*What is being asked*:
Using the data that follows, return exactly the lines from the one that contains "already translated it." through the one that contains "way each time.", ends included.
=== Section Start ===
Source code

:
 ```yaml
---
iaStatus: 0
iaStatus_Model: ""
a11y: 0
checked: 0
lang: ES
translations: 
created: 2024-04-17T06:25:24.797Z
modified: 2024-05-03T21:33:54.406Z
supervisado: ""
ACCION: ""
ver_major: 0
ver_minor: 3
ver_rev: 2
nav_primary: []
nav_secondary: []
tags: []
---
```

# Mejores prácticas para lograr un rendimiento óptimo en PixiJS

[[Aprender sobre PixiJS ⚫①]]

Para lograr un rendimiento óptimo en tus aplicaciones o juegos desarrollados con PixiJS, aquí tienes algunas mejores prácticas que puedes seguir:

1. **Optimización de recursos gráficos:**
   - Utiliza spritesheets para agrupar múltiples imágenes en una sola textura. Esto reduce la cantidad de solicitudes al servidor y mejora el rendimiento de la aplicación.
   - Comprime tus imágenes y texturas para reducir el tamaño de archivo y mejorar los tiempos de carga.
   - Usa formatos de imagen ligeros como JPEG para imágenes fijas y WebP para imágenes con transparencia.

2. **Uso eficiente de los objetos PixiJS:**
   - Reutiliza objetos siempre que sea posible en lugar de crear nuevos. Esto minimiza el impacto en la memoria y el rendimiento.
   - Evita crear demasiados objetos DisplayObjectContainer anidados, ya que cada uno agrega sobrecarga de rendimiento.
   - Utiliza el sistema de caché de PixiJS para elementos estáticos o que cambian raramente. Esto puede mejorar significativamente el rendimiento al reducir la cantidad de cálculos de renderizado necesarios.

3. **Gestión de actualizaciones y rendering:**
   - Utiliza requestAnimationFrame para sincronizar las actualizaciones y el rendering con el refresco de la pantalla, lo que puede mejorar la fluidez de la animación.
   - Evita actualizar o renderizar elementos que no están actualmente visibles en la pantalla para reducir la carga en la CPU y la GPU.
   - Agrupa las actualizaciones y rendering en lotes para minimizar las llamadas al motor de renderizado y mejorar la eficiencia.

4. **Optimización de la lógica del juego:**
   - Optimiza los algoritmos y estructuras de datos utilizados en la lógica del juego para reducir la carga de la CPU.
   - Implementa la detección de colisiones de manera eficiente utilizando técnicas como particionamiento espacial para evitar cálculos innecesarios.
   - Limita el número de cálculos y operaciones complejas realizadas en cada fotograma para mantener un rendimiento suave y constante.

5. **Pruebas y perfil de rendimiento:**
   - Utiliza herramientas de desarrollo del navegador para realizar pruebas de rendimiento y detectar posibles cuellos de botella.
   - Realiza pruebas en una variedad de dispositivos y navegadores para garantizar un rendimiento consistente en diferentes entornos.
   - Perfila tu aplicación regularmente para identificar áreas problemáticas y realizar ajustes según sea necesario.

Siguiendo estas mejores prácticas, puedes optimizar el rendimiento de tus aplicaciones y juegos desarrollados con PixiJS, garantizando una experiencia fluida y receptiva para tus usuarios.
=== Section End ===
=== Section Start ===
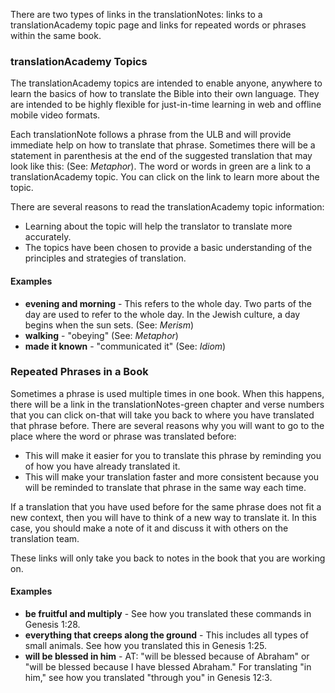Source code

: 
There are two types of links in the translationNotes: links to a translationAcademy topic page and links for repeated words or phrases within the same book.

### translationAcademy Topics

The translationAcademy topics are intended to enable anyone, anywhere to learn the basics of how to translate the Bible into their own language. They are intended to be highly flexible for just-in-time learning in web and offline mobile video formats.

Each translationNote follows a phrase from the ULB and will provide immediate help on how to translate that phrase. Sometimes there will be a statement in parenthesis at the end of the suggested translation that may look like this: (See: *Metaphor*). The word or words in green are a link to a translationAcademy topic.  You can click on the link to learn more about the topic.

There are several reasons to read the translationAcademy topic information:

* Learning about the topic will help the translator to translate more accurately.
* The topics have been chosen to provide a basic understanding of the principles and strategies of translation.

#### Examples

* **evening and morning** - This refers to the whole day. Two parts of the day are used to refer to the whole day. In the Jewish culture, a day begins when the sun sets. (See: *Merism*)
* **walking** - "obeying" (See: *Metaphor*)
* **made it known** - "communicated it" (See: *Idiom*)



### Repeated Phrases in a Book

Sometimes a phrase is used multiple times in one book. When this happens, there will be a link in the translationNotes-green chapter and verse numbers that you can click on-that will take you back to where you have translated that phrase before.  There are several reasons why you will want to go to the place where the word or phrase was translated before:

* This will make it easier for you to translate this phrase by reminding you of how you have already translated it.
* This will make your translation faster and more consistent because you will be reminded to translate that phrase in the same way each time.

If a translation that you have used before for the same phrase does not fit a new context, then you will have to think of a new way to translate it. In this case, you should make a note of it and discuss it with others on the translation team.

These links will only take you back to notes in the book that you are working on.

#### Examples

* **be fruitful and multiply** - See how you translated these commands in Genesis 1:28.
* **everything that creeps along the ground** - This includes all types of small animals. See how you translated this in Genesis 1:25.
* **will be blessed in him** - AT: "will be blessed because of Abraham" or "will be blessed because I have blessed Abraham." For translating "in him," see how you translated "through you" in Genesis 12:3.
=== Section End ===
*Your response*:
* This will make it easier for you to translate this phrase by reminding you of how you have already translated it.
* This will make your translation faster and more consistent because you will be reminded to translate that phrase in the same way each time.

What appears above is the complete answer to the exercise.